Mr. Trump’s poll numbers have been impressive. The billionaire businessman has been at the front of the pack in Iowa and nationally most of the time since he entered the race, though he has traded the lead recently with retired neurosurgeon Ben Carson.
Mr. Trump and Mr. Carson have polled in the low 20s and hold a double-digit lead over the next-closest competitor, with more than a dozen candidates in the race.
Both men have tapped into an undercurrent of anti-establishment rage in the electorate.
“There are always candidates in the race who strike a chord but [who] people don’t see as a serious presidential candidate,” said David Yepsen, an expert on presidential campaigns in Iowa. “I’m thinking specifically of Jesse Jackson on the Democratic side. I saw lots of good Democrats show up at his events and cheer, but on caucus night they went someplace else.”
Furthermore, he said Mr. Trump had the same heavy lift that then-Sen. Barack Obama confronted in 2008, when he was atop a groundswell of voters new to the political process.
“Finding and getting all these new people who are showing up [at rallies] and are fired up, and doing things that will get them turned out on a cold February night — that’s a challenge that Trump faces,” said Mr. Yepsen, director of the Paul Simon Public Policy Institute at Southern Illinois University in Carbondale.
Of course, Mr. Obama handily won Iowa’s 2008 Democratic caucus.
Mr. Yepsen acknowledged that Mr. Trump’s tough talk on immigration, trade and national security resonates with voters in Iowa and across the country. But he said that might not be enough.
“I just think you have to look like a president, you have to act like a president, and protest candidates, angry candidates ultimately don’t do very well because protest and anger are not presidential,” he said. “We expect our presidents to be upbeat and optimistic: Reagan, Roosevelt, John Kennedy. The hot populist, the angry candidate — Jesse Jackson, Pat Robertson, Ross Perot — they may appeal to people and they may get some votes, but on caucus night it is oftentimes cooler heads that prevail.”
He pointed to polls showing a large percentage of Iowa Republican caucusgoers saying they would never vote for Mr. Trump.
A Bloomberg Politics/Des Moines Register poll last month showed that 25 percent of likely Republican caucusgoers picked Mr. Trump as the candidate they would most like to see drop out of the race, the highest share of any candidate.
Craig Robinson, a former GOP operative who writes the Iowa Republican blog, said the pundits and the political activists had misjudged the energy and convictions of Mr. Trump’s supporters.

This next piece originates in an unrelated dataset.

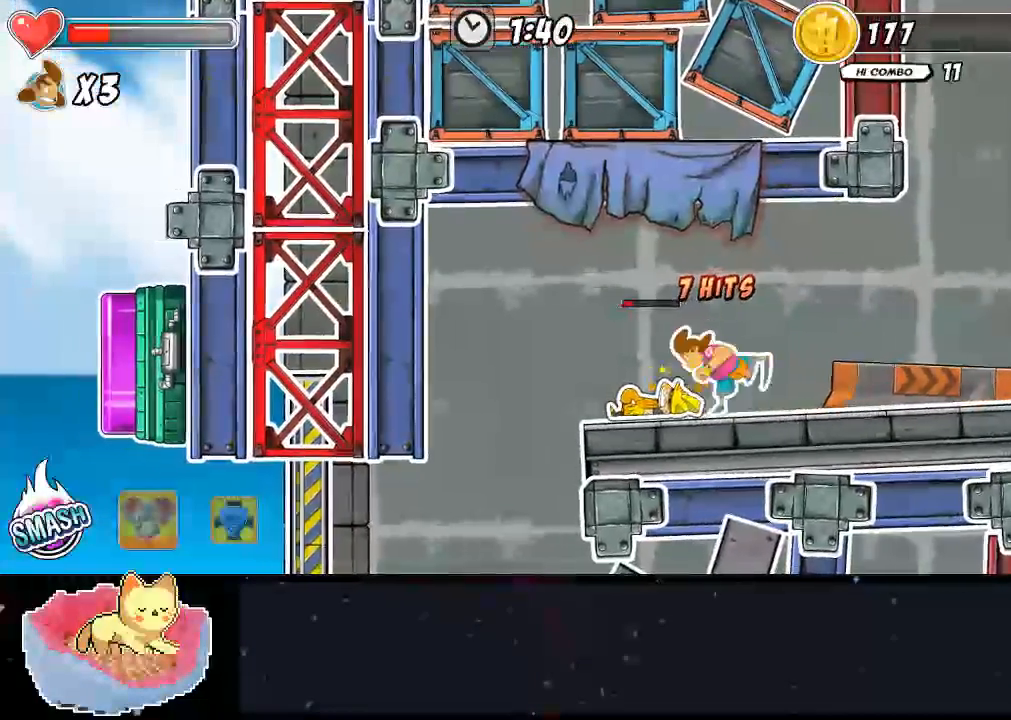
{"dt_ms": 500, "buttons": [], "left_stick": "center", "right_stick": "center", "events": [[100, "A", "up"], [167, "B", "down"], [300, "B", "up"], [367, "B", "down"], [400, "B", "up"]]}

“It’s wishful thinking from those people supporting traditional candidates, and I think they underestimate Trump a little bit,” said Mr. Robinson, who is not supporting a candidate in the race.
He said the huge crowds turning out to see Mr. Trump, such as the 3,500 at an event in Burlington, are not simply gawkers or fans of his TV shows.
Mr. Santorum won Burlington in 2012 with 388 votes — or just 10 percent of Mr. Trump’s crowd.
At the Burlington event Mr. Robinson said he saw veterans wearing their military caps leaving with Trump yard signs. He also saw people showing up already wearing Trump hats bearing the campaign motto “Make America Great Again” — meaning they’d signed on even before hearing him speak.
“These are Trump supporters,” he said.